- Selected passage -
------------------------
Where the Wild Things Are is a 2009 fantasy adventure drama film directed by Spike Jonze. Written by Jonze and Dave Eggers, it is based on Maurice Sendak's 1963 children's book of the same name. It combines live-action, performers in costumes, animatronics, and computer-generated imagery (CGI). The film stars Max Records, Catherine Keener, and Mark Ruffalo, and features the voices of Lauren Ambrose, Chris Cooper, James Gandolfini, Catherine O'Hara, and Forest Whitaker. The film centers on a lonely young boy named Max who sails away to an island inhabited by creatures known as the "Wild Things", who declare Max their king.

In the early 1980s, The Walt Disney Company considered adapting the film as a blend of traditionally animated characters and computer-generated environments, but development did not go past a test film to see how the animation hybridizing would result. In 2001, Universal Studios acquired rights to the book's adaptation and initially attempted to develop a computer-animated adaptation with Disney animator Eric Goldberg, but the CGI concept was replaced with a live-action one in 2003, and Goldberg was dropped for Jonze. The film was produced by Tom Hanks, Gary Goetzman, Sendak, John Carls, and Vincent Landay, and made with an estimated budget of $100 million. Where the Wild Things Are was a joint production between Australia, Germany, and the United States, and was filmed principally in Melbourne.

Where the Wild Things Are was released on 16 October 2009, in the United States, on 3 December in Australia, and on 17 December in Germany. Despite concerns from within Warner Bros. and news outlets leading up to release over whether or not Jonze's approach to the film was suitable for children, the film was met with positive reviews and appeared on many year-end top ten lists. However, the film was a financial disappointment, grossing just $100 million against a production budget of $100 million. The film was released on DVD and Blu-ray on 2 March 2010.

Plot
Max is a lonely 9-year-old boy with an active imagination and divorced parents. His older sister, Claire, does nothing when her friends crush Max's snow fort with him inside during a snowball fight. Out of frustration, Max messes up her bedroom and destroys a frame he made for her. Later, his mother, Connie, invites her boyfriend Adrian to dinner. Max becomes upset with her for not coming to the fort he made in his room. Wearing his wolf suit, he begins to wreak havoc among the house. As Connie scolds him, he acts up and bites her on the shoulder. She yells at him and he runs away, scared by what transpired. At the edge of a pond, Max finds a small boat that he boards.

Eventually, Max reaches an island that is home to a group of seven large monsters called the Wild Things - namely, Carol, Ira, Judith, Alexander, Douglas, the Bull, and KW. Carol is in the middle of a destructive tantrum caused by the departure of KW. Max tries joining in on the mayhem, but finds himself facing the suspicious anger of the Wild Things. When they contemplate eating him, Max convinces them that he is a king with magical powers capable of bringing harmony to the group. They crown him as their new king. Shortly after, KW returns, and Max declares a "wild rumpus" in which the Wild Things smash trees and tackle each other, before going to sleep in a pile with Max at the center.
------------------------
- Records supplied -
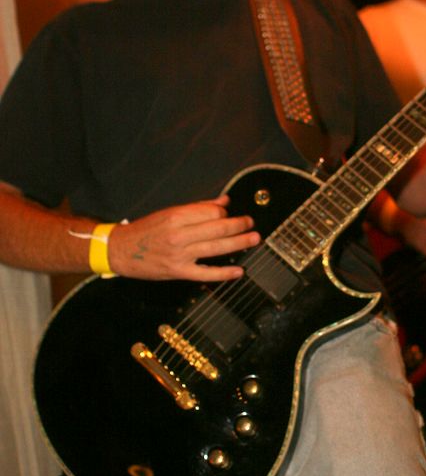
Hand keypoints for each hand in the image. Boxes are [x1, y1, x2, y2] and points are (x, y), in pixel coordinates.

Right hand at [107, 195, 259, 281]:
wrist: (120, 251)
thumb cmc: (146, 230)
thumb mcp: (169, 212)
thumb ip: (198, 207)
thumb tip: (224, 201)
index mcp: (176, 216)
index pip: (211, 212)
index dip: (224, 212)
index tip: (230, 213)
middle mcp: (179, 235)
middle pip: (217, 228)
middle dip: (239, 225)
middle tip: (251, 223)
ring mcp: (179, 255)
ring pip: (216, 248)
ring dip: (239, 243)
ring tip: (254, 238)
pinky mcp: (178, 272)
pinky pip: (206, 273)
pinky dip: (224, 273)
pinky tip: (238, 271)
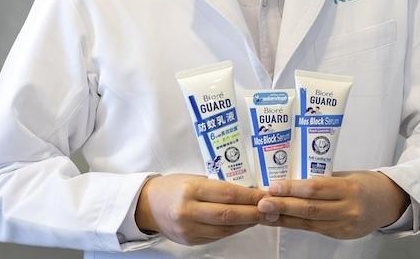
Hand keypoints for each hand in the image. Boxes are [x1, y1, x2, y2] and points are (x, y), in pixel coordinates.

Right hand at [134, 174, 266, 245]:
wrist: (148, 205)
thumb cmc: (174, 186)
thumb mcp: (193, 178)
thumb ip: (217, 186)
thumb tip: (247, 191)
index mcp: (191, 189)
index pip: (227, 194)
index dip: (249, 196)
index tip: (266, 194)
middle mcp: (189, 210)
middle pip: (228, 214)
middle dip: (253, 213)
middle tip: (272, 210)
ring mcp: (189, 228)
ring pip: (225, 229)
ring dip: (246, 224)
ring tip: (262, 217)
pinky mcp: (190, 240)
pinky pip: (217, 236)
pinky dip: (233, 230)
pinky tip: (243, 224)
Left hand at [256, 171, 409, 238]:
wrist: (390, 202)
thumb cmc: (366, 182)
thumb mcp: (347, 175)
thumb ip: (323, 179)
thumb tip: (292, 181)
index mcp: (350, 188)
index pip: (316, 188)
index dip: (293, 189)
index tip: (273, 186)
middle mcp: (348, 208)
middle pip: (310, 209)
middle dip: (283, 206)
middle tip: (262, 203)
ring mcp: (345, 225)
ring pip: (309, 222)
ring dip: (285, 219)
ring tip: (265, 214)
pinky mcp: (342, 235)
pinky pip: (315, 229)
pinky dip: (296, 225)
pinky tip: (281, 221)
------------------------
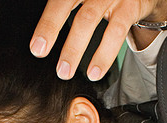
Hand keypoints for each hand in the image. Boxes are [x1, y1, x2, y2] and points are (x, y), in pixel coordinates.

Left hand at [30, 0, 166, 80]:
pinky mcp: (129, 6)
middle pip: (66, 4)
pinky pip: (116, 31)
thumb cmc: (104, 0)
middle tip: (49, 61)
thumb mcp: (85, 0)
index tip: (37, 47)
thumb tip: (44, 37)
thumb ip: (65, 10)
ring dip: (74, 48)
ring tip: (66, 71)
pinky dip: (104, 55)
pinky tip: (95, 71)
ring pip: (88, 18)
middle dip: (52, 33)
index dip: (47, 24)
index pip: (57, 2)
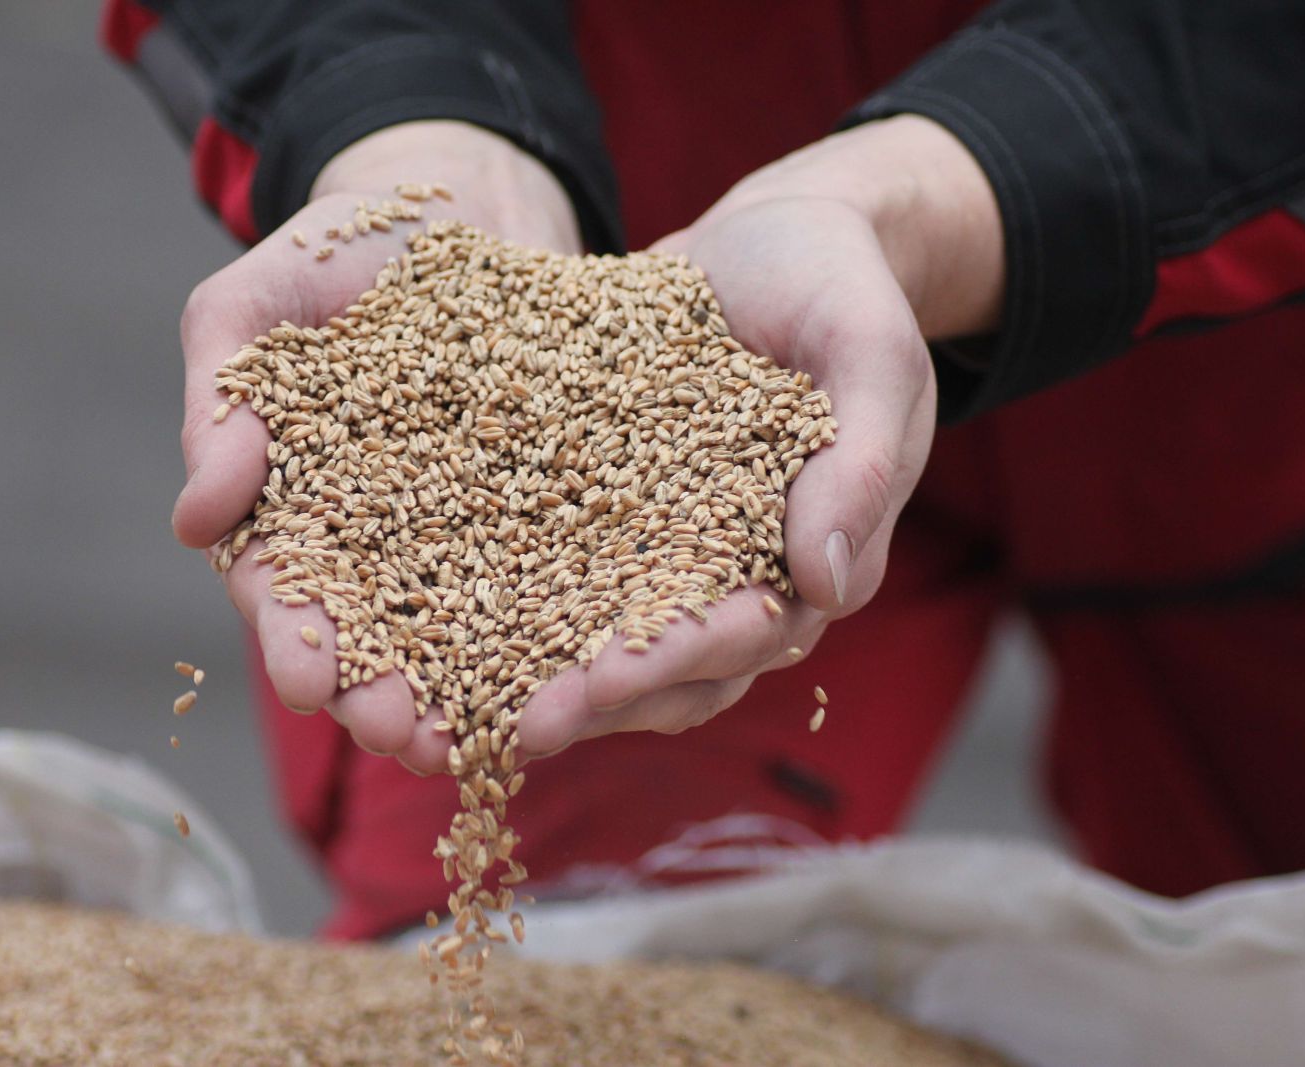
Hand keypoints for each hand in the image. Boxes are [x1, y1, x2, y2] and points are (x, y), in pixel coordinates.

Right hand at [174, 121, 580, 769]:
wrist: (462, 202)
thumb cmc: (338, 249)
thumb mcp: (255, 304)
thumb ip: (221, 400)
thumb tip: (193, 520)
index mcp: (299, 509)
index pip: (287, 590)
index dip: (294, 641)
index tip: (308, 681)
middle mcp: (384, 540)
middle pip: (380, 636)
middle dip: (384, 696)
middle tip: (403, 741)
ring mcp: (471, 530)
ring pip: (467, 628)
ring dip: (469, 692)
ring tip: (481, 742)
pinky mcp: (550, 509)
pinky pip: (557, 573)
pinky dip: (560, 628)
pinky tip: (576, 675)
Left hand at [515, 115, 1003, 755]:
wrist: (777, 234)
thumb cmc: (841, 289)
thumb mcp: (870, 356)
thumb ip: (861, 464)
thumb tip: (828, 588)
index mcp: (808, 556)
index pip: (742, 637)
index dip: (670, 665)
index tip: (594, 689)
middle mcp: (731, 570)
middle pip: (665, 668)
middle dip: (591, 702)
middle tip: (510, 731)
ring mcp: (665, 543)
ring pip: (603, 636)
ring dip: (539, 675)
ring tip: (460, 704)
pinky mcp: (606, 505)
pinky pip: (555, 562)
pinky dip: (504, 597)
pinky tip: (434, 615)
------------------------
- Problems to solve -
• a. Edit the film article: rewrite everything from "Where the Wild Things Are is" down to "Max their king.", changing "lonely young boy" to "restless young boy".
• b. According to the film article, in which city was the film principally shot?

- Outputs in order -
• a.
Where the Wild Things Are is a 2009 fantasy adventure drama film directed by Spike Jonze. Written by Jonze and Dave Eggers, it is based on Maurice Sendak's 1963 children's book of the same name. It combines live-action, performers in costumes, animatronics, and computer-generated imagery (CGI). The film stars Max Records, Catherine Keener, and Mark Ruffalo, and features the voices of Lauren Ambrose, Chris Cooper, James Gandolfini, Catherine O'Hara, and Forest Whitaker. The film centers on a restless young boy named Max who sails away to an island inhabited by creatures known as the "Wild Things", who declare Max their king.

• b. Melbourne